Discussion continued at the Oct. 14 meeting of Trinity Public Utility District’s Board of Directors meeting about holding a series of public meetings to inform ratepayers the reasons for upcoming rate increases, which appear inevitable at this point, due to increasing costs.

An ad hoc committee of board members was directed to return to the Nov. 11 meeting with a format recommendation for as many as five community meetings, likely in Weaverville, Junction City, Trinity Center, Lewiston and Hayfork. At these meetings, available board members and staff will explain how state mandates, increased electrical loads, repairs, fires, global warming, drought and other factors have been driving utility prices up.

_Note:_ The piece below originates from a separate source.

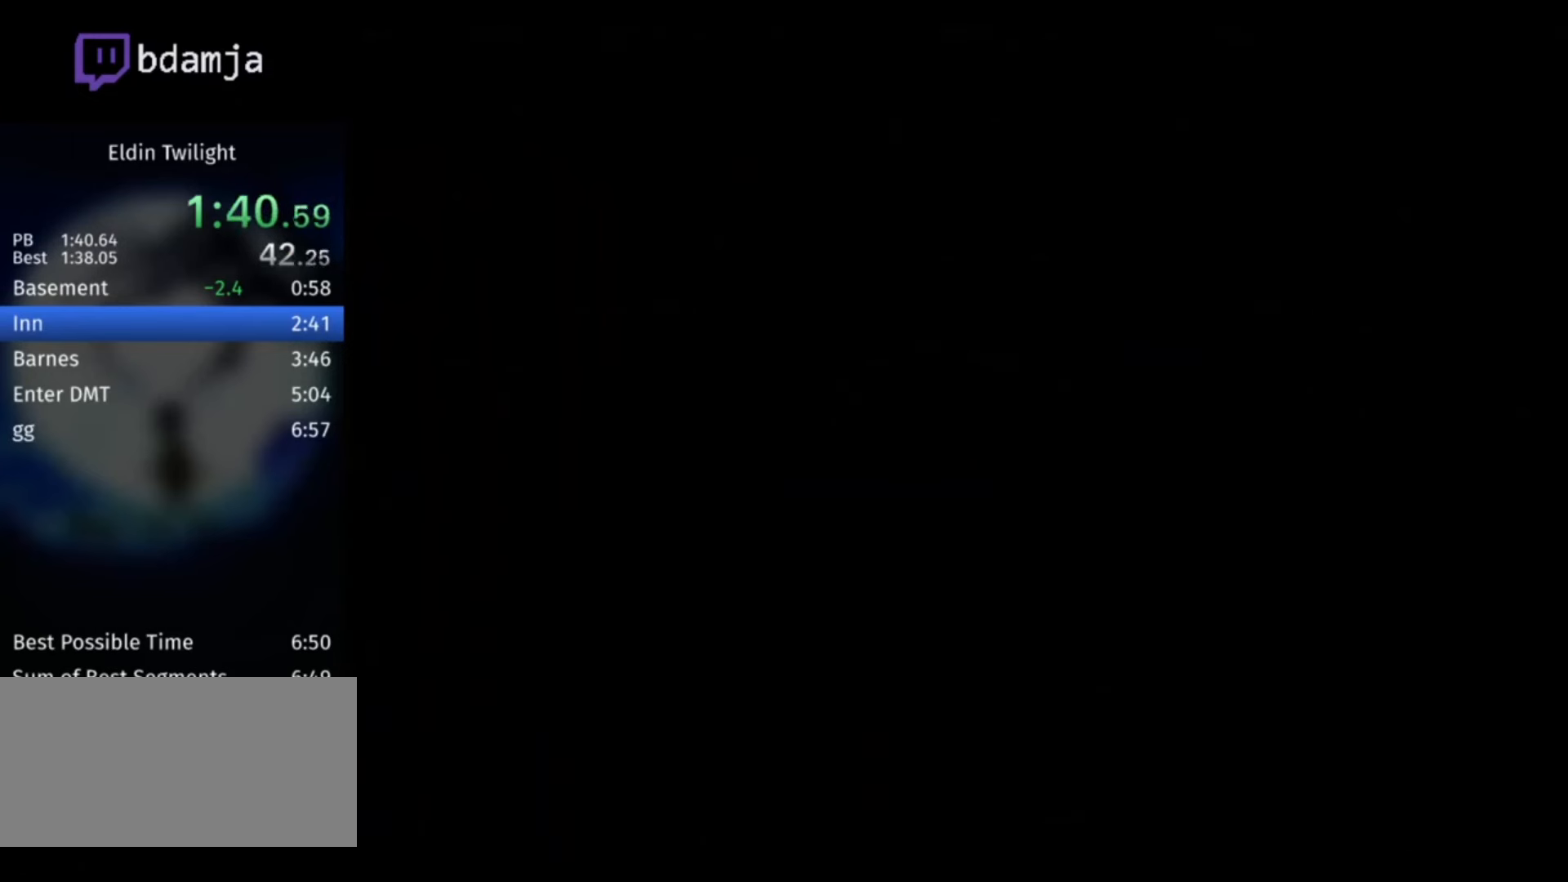
{"buttons": [], "left_stick": "up", "right_stick": "center", "events": [[466, "left_stick", "up"]]}
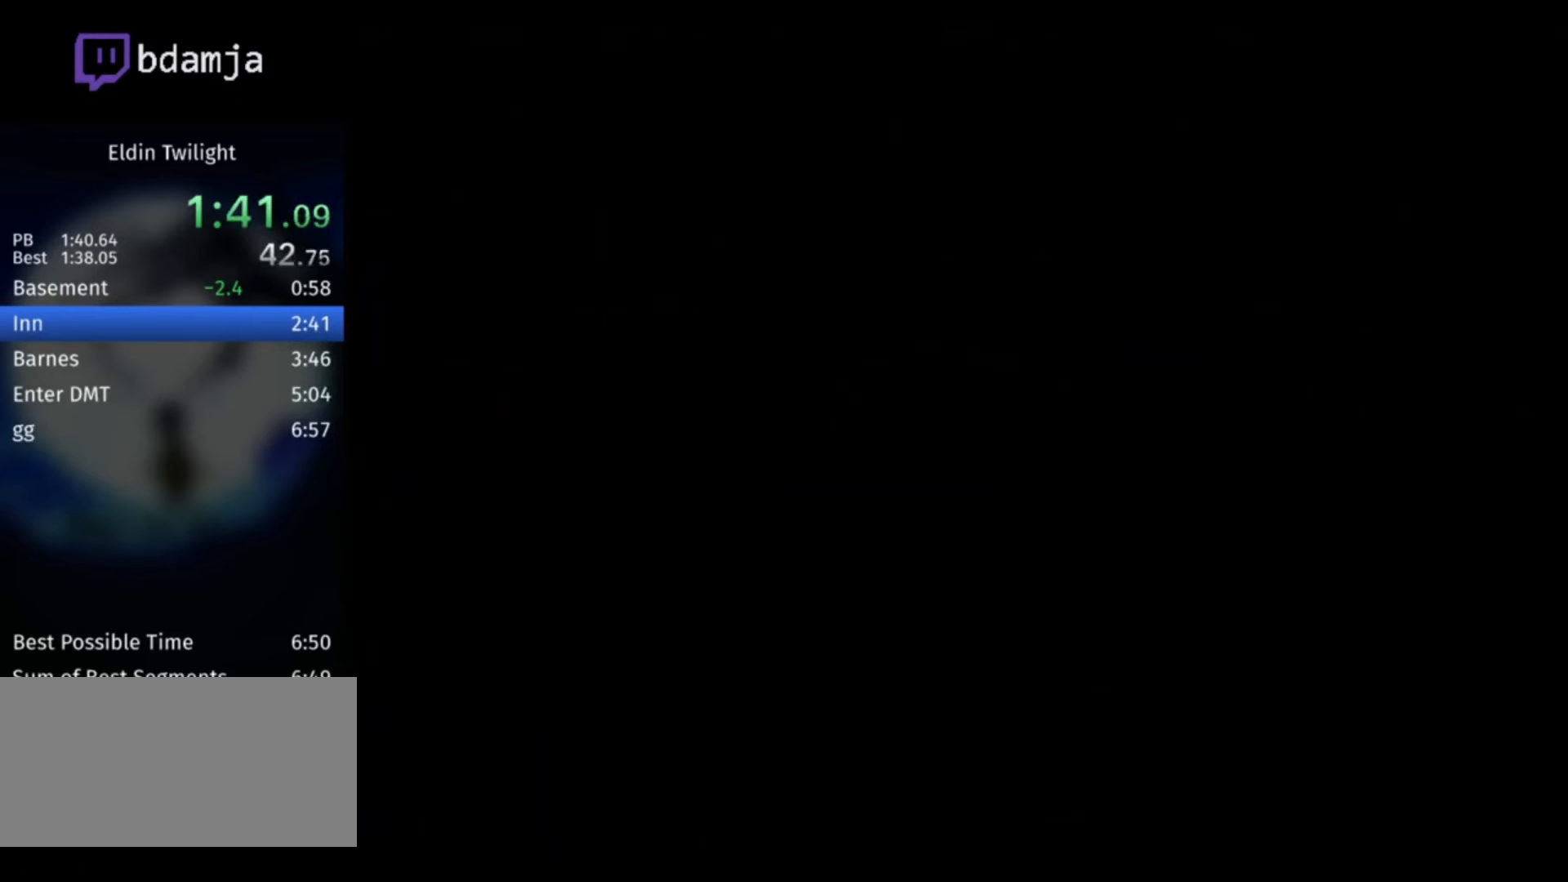
{"buttons": [], "left_stick": "up", "right_stick": "center", "events": [[33, "A", "down"], [100, "A", "up"], [166, "A", "down"], [233, "A", "up"]]}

From those meetings, ratepayers will have a month to make comments and suggestions related to the proposed increases, before a vote can be made to that end. Director Kelli Gant suggested the priority answer should be to the question “why now?” It was noted that climate change and drought conditions will negatively affect power production, particularly hydropower, in the future.

The subject came up last month during a lengthy board discussion about how to equally raise local utility rates to cover costs set the stage for a public discussion. Directors discussed many aspects of how local rates are determined and affected by the cost of capital projects and delivery of services. With staff’s assertions that rates will need to be raised in some county areas due to load increases and supporting projects, Directors Alex Cousins and Andy Johnson stressed that ratepayers should be brought into the discussion.

According to minutes from the September meeting, General Manager Paul Hauser said the district will need to increase revenues by about $2 million annually, to cover increasing costs.

At the Oct. 14 meeting, directors discussed whether the meetings should be in person, by Zoom or a combination thereof. They also discussed their own availability in coming months, scheduling, meeting notification requirements and deadlines for advertising the meetings in local media. Board members will review the recommendation at the Nov. 9 meeting, which was pushed up two days by the Veteran’s Day holiday.

Loan pursued

The upcoming meetings will also likely broach the subject of a $9 million loan to cover the costs of increasing loads on the electrical system.

At the September board meeting, the district chose to pursue the loan, saying the district has experienced significant load growth over the last three to five years and has been using current reserves to fund the system upgrades and improvements that have been necessary to accommodate that growth.

Increased loads have forced the district to install a new Lewiston substation for $3 million, a new transformer and steel structure on the Hayfork 1201 circuit for another $3 million and an $869,000 reconductor project reaching from Weaverville to Junction City, Upcoming projects include a $400,000 communications building and radio tower on Oregon Mountain and a $3 million investment in the Wildfire Risk, Reliability and Asset Protection Project. The district also needs to replace about 10 percent of its poles as part of a fire safety project lasting for the next five to eight years.

Hauser told the board in September that if the district plans to accommodate load growth, a rate increase is inevitable. The board unanimously approved pursuing the loan agreement.

Outages

Over the weekend, a short storm preceded rainfall, taking out power for most of Junction City for a couple of hours. However, Electrical Supt. Andy Lethbridge said crews could not find the exact reason for the outage.

“We suspect a branch or a critter caused lines to slap and take out a breaker,” he said. Lethbridge explained that the systems breakers are currently set in such a way that any fault will trip them.

Another outage in Hayfork Monday morning took out power to about 700 customers after a tree fell into lines near Morgan Hill Road. Lethbridge said the power was out for a few hours while a crew made repairs and was back on by 11 a.m. Weaverville experienced flickering lights both Sunday and Monday.